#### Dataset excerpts
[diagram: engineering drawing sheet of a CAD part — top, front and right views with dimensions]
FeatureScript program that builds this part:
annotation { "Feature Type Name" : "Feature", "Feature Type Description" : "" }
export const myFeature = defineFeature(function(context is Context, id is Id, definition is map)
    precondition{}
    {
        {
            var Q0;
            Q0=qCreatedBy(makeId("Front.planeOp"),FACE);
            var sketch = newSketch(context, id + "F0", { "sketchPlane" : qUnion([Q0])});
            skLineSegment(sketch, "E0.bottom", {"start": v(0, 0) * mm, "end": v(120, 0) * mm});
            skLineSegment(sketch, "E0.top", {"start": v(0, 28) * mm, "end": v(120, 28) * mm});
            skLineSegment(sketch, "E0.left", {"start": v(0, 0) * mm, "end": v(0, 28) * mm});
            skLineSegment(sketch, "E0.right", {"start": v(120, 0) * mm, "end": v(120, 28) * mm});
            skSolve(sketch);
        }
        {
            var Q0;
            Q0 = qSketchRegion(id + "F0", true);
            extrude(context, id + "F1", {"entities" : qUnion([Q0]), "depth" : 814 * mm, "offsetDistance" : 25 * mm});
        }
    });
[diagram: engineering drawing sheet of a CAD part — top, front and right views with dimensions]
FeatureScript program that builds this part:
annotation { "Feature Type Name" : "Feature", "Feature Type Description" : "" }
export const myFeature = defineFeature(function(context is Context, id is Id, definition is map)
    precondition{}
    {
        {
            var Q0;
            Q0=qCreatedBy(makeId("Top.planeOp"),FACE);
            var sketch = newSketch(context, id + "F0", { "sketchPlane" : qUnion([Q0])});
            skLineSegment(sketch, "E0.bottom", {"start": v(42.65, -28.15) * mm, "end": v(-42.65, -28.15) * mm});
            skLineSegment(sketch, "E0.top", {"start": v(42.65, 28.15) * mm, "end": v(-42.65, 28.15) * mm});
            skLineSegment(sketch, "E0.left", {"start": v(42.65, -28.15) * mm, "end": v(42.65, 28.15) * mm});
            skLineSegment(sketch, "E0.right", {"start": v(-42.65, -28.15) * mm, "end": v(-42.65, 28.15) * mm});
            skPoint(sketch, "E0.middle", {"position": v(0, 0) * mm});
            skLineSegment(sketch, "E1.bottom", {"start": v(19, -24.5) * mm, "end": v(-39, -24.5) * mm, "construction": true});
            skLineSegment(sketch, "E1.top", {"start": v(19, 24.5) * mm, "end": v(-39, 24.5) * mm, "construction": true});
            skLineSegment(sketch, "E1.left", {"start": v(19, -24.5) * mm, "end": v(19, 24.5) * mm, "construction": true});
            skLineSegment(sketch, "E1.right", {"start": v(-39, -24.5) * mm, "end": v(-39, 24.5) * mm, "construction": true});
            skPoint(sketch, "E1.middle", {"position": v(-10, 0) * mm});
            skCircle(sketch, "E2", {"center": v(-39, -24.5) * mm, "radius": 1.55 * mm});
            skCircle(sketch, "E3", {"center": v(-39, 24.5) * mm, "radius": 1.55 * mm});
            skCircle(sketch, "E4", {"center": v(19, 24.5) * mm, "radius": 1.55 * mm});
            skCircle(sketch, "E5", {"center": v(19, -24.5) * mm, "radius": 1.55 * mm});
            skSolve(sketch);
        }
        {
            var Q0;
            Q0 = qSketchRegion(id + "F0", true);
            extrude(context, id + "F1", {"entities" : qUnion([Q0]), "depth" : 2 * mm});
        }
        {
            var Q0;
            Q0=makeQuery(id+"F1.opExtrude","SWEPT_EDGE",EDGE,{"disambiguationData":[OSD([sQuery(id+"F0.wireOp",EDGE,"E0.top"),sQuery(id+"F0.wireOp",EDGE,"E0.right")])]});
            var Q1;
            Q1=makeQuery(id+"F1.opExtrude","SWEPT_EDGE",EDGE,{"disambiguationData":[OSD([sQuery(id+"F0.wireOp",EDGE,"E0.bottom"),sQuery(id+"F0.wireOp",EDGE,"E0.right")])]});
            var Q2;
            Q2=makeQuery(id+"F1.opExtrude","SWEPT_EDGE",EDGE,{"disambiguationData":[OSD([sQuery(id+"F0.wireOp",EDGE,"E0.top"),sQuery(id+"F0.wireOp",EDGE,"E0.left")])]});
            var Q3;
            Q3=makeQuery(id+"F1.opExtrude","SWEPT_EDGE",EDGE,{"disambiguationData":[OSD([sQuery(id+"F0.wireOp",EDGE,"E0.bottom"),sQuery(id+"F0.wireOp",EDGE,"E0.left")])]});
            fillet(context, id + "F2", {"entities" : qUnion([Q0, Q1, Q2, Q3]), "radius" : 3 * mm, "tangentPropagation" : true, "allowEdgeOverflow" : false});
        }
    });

#### Task
Count the lines in the rows above that contain the string "depth", where case counts. Give only the number.

#### Exercise output
2